Year: 2021
Runtime: 82 minutes
Director: Steven Cantor
By Joan Amenn
Twyla Tharp has had a long career of celebrating the pleasure of human movement through dance. This has always been through the interaction of dancers whom she choreographed to have physical contact with each other. But what happens when a pandemic makes that contact impossible?
“Twyla Moves” (2021) gives us a fascinating look at how Tharp constructs a dance by showing her creative process, even though she is challenged by choreography via ZOOM meeting. And challenged is the key word here, because at no time does the viewer doubt for an instant that Tharp will rise to the occasion of this COVID induced restriction on her working routine. Twyla Tharp has overcome far greater hurdles than coordinating the delayed timing of video conferences in her life. She is sometimes perplexed by technology but never at a loss with what she wants dancers to do with their bodies and how they should move in space in relation to each other, even when they are not in the same room together. One gets the feeling she could choreograph blindfolded, and the result would be perfect.

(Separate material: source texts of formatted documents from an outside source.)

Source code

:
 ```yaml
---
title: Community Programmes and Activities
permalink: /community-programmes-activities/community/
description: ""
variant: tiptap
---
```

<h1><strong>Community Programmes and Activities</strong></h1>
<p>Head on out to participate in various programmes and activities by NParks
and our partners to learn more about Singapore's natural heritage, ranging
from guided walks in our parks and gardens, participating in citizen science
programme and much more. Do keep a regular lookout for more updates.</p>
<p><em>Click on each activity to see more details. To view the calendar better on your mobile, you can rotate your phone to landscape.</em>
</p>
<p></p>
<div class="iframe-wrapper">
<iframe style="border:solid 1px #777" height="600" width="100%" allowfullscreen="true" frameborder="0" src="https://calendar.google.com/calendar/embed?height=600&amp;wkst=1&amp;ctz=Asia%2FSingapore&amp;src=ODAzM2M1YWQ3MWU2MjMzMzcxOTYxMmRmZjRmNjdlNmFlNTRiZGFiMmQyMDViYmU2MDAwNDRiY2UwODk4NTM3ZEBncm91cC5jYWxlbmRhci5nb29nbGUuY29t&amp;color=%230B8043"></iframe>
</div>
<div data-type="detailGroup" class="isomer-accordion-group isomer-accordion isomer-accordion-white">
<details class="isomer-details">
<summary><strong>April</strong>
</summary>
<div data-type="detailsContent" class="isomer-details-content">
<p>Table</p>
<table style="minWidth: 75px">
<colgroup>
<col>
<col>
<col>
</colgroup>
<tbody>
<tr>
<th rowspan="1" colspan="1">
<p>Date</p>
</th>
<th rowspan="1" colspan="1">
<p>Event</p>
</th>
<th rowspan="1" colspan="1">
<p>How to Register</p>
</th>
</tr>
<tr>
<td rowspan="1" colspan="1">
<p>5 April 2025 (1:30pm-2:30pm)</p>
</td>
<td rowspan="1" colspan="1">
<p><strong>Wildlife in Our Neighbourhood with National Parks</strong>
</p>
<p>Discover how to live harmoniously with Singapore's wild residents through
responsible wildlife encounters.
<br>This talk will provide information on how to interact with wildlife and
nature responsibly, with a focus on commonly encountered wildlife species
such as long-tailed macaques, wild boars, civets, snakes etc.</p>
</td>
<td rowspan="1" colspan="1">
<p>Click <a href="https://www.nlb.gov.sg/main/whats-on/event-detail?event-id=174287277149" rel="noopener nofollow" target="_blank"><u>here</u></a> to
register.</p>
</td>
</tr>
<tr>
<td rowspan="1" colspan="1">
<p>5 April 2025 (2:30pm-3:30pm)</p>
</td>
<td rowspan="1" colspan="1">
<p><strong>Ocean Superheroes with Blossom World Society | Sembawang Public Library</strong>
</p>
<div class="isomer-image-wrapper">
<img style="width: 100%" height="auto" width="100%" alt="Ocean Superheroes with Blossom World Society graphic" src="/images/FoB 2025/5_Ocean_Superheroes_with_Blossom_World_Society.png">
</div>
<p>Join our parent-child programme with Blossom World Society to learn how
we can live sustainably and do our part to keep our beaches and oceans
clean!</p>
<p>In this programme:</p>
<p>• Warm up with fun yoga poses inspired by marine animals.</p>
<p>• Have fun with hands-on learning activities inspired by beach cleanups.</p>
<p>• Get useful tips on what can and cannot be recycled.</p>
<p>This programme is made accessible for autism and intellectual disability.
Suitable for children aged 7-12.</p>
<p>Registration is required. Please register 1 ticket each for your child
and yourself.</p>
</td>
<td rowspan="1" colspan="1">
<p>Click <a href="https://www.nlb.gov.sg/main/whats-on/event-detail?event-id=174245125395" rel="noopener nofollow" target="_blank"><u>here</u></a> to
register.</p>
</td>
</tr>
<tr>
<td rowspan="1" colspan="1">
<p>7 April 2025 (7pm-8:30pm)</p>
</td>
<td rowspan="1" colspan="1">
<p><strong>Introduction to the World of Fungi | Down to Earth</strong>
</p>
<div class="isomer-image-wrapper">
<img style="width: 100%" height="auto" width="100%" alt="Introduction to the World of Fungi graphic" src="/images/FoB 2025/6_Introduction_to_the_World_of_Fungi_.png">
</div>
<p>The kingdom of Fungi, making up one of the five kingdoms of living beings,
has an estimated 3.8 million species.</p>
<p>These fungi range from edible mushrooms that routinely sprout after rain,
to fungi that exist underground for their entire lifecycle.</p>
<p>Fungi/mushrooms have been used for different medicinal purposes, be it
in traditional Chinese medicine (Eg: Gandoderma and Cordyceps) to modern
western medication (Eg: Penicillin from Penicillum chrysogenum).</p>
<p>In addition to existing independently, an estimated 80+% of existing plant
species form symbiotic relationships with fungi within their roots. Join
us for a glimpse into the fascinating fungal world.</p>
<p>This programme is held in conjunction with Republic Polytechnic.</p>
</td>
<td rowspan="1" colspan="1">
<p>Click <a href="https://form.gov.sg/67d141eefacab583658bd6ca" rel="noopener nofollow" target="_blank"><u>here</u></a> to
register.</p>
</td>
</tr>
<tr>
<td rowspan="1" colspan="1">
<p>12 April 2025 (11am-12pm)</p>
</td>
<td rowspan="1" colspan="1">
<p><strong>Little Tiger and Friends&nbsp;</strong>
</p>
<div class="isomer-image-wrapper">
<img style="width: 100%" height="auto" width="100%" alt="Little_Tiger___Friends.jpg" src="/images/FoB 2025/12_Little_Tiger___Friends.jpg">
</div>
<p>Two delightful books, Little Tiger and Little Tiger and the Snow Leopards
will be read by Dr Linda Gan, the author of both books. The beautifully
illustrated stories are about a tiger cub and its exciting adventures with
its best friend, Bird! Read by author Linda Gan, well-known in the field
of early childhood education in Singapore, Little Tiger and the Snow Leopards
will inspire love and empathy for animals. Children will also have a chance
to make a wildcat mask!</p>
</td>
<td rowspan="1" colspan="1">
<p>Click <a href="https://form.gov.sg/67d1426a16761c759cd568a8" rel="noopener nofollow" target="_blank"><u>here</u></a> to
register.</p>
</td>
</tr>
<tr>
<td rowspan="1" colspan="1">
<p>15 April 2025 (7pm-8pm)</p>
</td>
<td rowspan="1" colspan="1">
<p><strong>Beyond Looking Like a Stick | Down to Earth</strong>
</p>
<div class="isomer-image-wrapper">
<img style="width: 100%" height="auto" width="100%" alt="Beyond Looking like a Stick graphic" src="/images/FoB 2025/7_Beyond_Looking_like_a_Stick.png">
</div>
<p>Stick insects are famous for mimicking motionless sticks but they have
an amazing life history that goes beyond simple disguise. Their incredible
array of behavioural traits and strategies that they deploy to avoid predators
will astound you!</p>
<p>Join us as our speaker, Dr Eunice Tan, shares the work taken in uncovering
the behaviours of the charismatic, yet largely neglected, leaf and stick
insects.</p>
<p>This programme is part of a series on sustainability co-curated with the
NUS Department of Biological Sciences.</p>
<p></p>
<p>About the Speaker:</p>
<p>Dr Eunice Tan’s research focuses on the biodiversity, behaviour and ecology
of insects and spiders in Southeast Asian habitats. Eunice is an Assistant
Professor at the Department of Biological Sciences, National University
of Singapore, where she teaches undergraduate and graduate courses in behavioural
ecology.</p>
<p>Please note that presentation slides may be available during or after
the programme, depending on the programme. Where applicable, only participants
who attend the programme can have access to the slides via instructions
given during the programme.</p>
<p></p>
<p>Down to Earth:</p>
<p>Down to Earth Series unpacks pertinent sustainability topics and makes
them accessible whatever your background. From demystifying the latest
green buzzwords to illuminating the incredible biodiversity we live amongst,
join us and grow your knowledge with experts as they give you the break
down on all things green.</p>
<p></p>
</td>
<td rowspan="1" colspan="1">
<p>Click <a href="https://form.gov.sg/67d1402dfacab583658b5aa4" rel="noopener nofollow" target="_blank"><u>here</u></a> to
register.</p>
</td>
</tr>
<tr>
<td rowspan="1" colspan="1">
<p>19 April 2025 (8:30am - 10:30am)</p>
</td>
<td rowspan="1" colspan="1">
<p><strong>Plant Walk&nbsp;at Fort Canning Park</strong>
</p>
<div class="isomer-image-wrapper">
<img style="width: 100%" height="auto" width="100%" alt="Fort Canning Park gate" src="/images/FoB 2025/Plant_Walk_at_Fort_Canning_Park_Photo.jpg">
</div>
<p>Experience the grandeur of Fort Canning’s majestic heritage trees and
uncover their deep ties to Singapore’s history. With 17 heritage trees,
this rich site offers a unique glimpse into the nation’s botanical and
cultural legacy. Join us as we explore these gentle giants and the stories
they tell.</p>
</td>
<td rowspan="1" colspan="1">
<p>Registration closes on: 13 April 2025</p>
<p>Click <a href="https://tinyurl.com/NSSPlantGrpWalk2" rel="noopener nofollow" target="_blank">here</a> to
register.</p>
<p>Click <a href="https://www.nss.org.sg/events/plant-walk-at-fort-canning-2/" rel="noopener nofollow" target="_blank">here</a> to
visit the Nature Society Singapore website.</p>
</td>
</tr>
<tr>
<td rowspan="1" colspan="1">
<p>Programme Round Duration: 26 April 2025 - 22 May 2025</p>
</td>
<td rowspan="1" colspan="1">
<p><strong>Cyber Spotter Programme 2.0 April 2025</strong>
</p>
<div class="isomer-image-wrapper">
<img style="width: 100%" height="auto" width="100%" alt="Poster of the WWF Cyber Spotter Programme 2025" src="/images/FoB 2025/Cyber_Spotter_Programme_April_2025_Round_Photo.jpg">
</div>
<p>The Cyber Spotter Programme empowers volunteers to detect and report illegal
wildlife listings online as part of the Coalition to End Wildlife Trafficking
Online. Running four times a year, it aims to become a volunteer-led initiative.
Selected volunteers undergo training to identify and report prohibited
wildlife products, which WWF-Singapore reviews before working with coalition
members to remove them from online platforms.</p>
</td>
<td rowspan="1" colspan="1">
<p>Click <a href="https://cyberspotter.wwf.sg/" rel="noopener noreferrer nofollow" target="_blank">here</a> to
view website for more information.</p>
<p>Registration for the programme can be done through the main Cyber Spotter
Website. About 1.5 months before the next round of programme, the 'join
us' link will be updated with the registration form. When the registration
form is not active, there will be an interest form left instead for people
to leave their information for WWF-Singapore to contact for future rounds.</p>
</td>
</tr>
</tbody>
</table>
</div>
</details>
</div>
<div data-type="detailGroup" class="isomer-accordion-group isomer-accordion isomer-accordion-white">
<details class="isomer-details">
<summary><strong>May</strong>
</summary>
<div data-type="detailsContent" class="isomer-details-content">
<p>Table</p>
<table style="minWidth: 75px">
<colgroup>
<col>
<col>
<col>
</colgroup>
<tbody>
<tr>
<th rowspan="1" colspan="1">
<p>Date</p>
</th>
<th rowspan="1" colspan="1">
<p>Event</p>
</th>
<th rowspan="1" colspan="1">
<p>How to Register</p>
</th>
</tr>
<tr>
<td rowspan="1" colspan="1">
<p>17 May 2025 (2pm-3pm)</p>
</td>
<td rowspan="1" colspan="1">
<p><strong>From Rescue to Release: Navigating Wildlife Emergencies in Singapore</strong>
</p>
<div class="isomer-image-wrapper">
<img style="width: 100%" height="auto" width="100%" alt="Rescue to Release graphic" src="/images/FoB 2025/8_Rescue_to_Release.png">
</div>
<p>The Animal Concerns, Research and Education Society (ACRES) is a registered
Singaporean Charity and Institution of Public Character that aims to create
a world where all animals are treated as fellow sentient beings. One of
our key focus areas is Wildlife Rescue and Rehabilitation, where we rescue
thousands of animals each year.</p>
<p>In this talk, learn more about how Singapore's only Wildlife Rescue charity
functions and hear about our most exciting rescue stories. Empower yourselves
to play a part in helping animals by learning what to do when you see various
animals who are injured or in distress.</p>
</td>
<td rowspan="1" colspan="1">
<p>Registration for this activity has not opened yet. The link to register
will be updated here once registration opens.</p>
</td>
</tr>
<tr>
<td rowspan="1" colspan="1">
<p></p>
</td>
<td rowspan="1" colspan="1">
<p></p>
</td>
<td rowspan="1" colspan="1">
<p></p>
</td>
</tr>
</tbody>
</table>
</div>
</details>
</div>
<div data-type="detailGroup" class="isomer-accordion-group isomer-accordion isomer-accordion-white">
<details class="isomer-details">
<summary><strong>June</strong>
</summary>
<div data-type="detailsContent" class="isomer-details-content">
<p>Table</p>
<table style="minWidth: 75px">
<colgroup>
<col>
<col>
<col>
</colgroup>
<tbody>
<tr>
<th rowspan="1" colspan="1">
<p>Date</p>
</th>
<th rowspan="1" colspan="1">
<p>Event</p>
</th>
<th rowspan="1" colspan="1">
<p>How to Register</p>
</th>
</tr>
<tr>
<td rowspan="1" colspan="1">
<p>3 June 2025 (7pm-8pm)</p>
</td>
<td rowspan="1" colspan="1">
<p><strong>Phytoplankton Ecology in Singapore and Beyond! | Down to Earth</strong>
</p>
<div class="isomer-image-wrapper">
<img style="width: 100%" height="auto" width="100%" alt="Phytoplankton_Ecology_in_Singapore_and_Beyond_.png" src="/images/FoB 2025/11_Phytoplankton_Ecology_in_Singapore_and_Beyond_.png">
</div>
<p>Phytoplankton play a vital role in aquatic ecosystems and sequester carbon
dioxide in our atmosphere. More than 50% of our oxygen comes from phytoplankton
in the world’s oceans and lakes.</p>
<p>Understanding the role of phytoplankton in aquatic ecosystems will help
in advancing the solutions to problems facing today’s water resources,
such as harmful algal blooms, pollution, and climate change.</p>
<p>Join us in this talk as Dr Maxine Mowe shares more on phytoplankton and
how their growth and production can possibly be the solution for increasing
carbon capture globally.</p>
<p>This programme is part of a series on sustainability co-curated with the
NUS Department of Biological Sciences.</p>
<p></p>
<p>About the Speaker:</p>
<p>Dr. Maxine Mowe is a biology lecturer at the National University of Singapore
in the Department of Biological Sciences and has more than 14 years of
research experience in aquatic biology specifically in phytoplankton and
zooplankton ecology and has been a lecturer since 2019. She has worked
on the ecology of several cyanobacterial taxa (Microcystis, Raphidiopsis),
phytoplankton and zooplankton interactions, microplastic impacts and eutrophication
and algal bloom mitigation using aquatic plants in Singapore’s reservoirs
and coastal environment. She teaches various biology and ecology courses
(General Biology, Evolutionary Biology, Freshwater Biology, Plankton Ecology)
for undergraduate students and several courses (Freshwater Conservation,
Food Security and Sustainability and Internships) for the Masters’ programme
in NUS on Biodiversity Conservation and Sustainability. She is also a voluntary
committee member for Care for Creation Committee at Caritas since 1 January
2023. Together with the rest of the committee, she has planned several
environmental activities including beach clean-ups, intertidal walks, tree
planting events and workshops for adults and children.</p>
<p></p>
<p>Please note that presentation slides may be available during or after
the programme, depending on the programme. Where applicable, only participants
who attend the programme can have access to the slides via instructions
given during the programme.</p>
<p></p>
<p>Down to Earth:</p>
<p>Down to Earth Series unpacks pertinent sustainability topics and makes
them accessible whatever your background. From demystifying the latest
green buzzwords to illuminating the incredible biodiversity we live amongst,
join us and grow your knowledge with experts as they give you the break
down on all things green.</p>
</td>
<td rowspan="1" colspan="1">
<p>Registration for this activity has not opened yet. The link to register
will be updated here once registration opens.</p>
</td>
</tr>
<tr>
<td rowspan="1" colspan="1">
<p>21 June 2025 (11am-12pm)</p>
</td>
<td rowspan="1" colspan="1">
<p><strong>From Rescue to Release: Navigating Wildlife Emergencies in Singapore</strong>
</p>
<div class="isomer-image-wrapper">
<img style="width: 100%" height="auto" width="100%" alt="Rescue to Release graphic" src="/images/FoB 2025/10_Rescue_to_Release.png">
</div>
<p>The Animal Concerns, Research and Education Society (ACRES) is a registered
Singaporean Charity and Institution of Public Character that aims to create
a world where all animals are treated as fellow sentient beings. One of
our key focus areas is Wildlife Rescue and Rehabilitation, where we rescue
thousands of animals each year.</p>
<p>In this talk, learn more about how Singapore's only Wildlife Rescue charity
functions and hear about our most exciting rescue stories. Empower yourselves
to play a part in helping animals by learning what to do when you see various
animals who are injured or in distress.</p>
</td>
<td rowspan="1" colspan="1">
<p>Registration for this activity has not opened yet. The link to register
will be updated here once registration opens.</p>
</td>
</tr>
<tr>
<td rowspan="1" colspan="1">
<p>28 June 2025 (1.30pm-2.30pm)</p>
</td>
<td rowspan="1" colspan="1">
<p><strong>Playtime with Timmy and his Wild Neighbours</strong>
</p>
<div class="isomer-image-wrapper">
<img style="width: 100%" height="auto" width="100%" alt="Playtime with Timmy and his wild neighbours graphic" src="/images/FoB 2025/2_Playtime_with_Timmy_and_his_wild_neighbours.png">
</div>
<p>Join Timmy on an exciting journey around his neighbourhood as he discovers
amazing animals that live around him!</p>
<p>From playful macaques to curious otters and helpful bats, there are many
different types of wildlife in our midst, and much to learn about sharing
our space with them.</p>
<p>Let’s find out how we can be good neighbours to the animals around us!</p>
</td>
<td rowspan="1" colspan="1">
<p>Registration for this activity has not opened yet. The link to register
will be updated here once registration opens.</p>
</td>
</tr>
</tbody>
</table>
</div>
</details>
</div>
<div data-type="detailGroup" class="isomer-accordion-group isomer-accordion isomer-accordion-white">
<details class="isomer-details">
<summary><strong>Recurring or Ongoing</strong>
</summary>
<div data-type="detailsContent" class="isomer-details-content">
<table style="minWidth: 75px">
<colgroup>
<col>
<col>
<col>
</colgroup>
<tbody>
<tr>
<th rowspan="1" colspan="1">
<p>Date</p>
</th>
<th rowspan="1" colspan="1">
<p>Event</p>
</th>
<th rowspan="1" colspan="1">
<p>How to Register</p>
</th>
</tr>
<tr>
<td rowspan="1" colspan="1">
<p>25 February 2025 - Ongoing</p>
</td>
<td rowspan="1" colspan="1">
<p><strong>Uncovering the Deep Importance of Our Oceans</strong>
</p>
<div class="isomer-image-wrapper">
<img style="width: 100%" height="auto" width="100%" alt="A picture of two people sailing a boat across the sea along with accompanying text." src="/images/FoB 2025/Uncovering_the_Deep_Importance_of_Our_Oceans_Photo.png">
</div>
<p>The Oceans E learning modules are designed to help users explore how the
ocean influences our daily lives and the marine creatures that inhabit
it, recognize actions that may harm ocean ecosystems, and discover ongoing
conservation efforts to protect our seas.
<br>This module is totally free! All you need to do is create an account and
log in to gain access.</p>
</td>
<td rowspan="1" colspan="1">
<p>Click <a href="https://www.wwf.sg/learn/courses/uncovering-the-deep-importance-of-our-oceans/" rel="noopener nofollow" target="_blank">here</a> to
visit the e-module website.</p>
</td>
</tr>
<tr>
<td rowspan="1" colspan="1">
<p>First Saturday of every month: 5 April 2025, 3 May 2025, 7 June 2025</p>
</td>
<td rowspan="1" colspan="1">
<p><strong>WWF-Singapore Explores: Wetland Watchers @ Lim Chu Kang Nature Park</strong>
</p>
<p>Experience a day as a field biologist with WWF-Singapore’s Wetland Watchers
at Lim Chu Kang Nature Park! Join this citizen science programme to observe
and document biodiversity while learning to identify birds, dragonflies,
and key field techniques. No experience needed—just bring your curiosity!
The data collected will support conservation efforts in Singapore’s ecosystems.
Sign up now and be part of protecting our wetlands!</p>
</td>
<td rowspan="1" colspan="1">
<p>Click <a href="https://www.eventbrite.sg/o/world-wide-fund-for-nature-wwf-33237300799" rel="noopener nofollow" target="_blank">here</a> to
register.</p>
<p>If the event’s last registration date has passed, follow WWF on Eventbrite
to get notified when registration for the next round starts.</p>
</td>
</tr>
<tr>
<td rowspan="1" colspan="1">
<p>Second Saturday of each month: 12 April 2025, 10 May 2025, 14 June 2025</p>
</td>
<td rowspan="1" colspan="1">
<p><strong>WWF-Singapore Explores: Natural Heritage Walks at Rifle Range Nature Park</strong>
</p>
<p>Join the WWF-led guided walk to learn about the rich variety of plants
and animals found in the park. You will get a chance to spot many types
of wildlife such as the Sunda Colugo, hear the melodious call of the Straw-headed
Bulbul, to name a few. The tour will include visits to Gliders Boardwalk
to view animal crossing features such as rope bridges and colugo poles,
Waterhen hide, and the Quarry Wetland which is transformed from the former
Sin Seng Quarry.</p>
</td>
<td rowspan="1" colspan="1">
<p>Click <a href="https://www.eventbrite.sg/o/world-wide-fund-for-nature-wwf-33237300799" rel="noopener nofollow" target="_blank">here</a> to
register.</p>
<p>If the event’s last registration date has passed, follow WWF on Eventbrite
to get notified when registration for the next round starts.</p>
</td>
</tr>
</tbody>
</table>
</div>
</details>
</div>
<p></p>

It is always astonishing that someone as small in frame as Tharp could exude such physical power, and even now as she approaches her eighth decade she is as formidable as a steam engine as she runs through her daily exercises. Looking back at her career, there is such clarity of vision and purpose to how she first came to New York in search of loft space and soon was working with the Paul Taylor Dance Company. Even her first choreographed piece which was titled, “Tank Dive” indicated her view that the best way to achieve something is to immerse oneself in it wholeheartedly. She has collaborated with some of the most talented people in the entertainment industry, from director Milos Forman and dancer Mikhail Baryshnikov to Billy Joel and David Byrne whose music she built wildly successful performances around. This documentary gives tantalizing glimpses of her past achievements but she is refreshingly honest in her critiques of her own work. And sometimes her past collaborators are surprisingly candid too. Billy Joel, who has spent most of his career singing songs edged with Italian machismo, sheepishly admits that he just stayed out of Tharp’s way when she mounted the show, “Moving Out” (2002) based on his songs.
Tharp is so much an icon, but makes it clear she is not satisfied to rest on past laurels. “Twyla Moves” is a wonderful invitation to visit her world in all its kinetic glory and be amazed.